What explains the timing of this historic change to a policy in place for over half a century? The short answer is that the decision to restore diplomatic ties between the two countries was driven by a surprising convergence of biology and technology.
Biology dictated the aging of the Castro brothers and other leaders of their revolutionary generation in Cuba, as well as the graying of the Cuban exile population in Florida. This dynamic altered old political balances both inside the Cuban regime and in U.S. electoral politics.
Technology—especially innovations in the extraction of shale oil and gas—allowed the United States to upend the world’s energy map and push down the price of oil, thus undermining the ability of Venezuela, a major oil-exporter, to continue providing a lifeline to Cuba’s bankrupt economy. Cuba needed an economic alternative, and the U.S. became one.
The United States first enacted its economic embargo on Cuba in 1961 with the explicit purpose of ousting the Castro regime.
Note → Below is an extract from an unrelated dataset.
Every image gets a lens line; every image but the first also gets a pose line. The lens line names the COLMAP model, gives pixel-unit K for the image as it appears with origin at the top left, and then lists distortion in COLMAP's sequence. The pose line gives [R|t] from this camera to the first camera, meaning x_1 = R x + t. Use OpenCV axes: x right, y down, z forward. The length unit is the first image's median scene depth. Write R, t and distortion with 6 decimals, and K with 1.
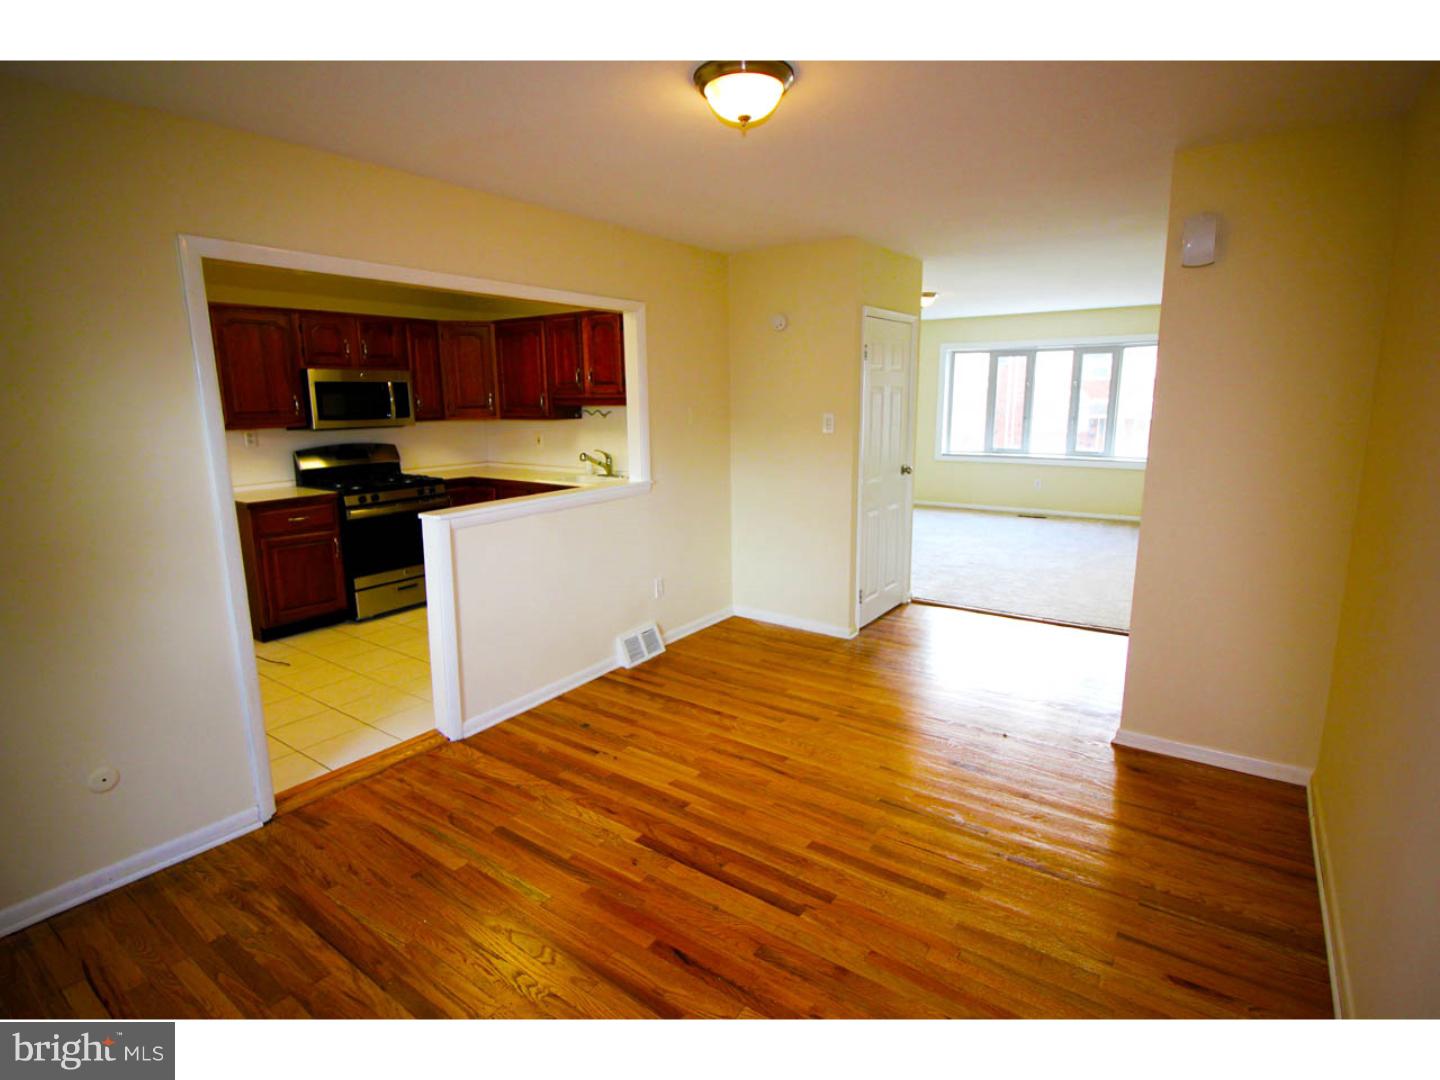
lens RADIAL K [[727.0, 0, 720.0], [0, 727.0, 531.7], [0, 0, 1]] dist [-0.005178, -0.000652]
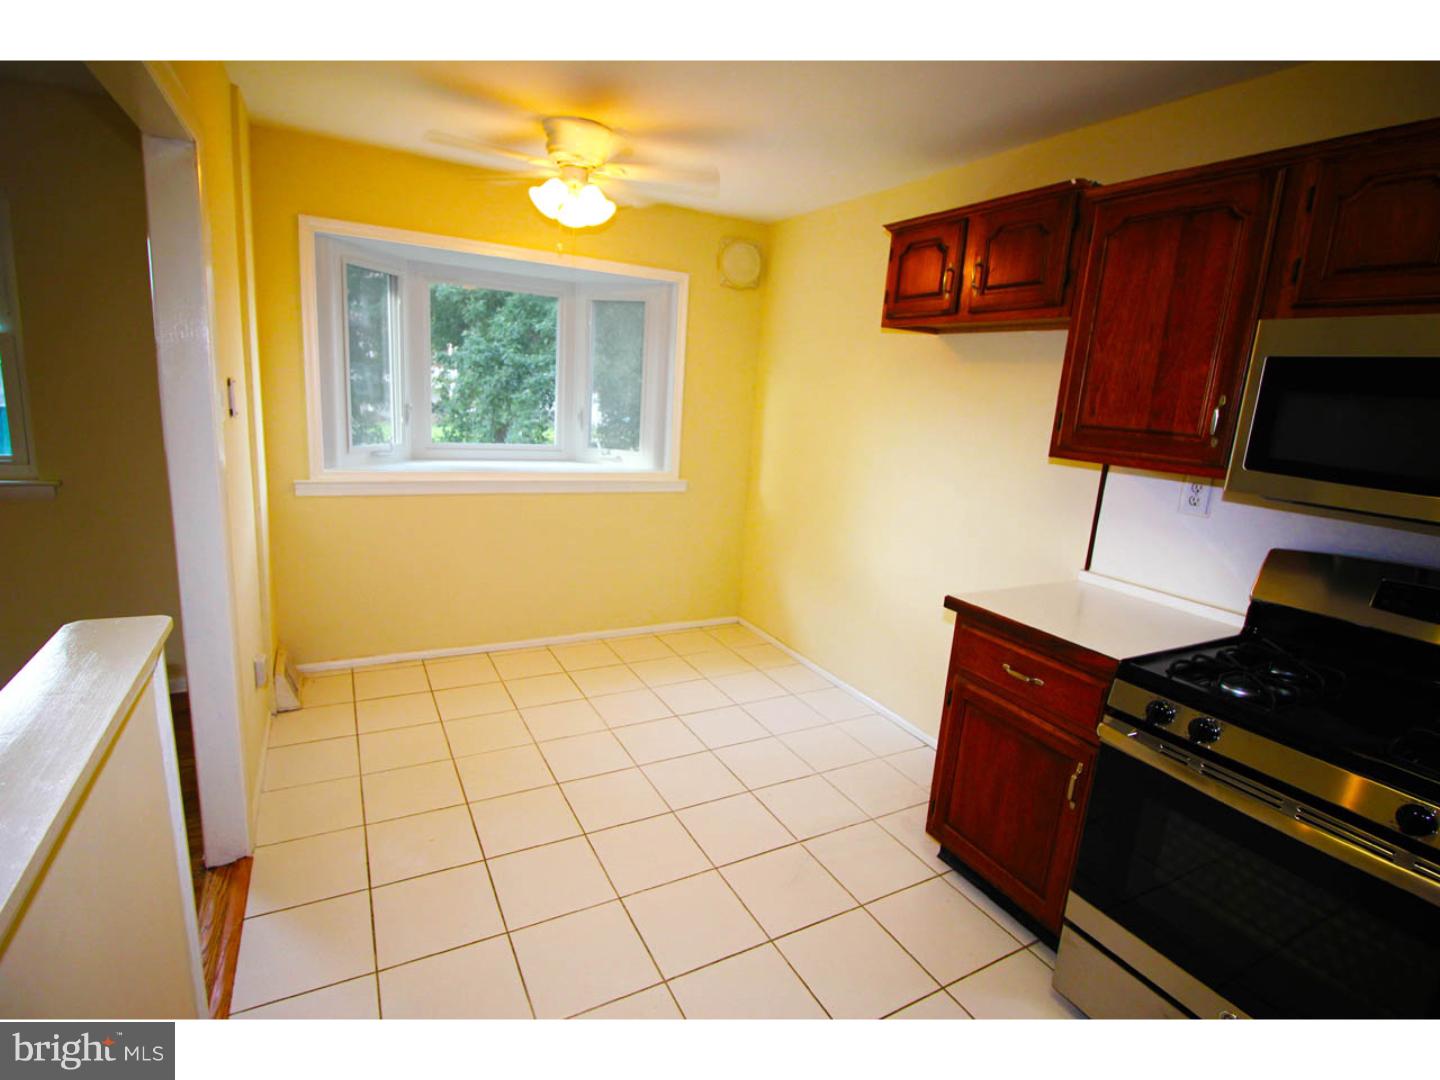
lens RADIAL K [[693.0, 0, 720.0], [0, 693.0, 540.0], [0, 0, 1]] dist [-0.001396, -0.011742]
pose [[-0.438966, 0.174959, -0.881305, -0.145119], [-0.228414, 0.926905, 0.297782, -0.161335], [0.868986, 0.332019, -0.366917, 0.905857]]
In 1996, the policy was hardened with the passage of the Helms-Burton act, which tightened the embargo and sought international sanctions against the regime in an effort to unseat Castro and bring democracy to the island. It didn’t work. Not only did the Helms-Burton act fail to attain its goals, but it also constrained the White House’s foreign-policy options. Both the Clinton and Bush administrations were stymied in their ability to make any significant changes to a law that was shaped more by narrow calculations related to U.S. domestic politics than by a broader view of U.S. national interests in the hemisphere. Specifically, Republican and Democratic politicians sought the support of the large population of Cuban exiles who voted in the swing state of Florida, and resisted efforts to change or liberalize some of the most stringent conditions of Helms-Burton.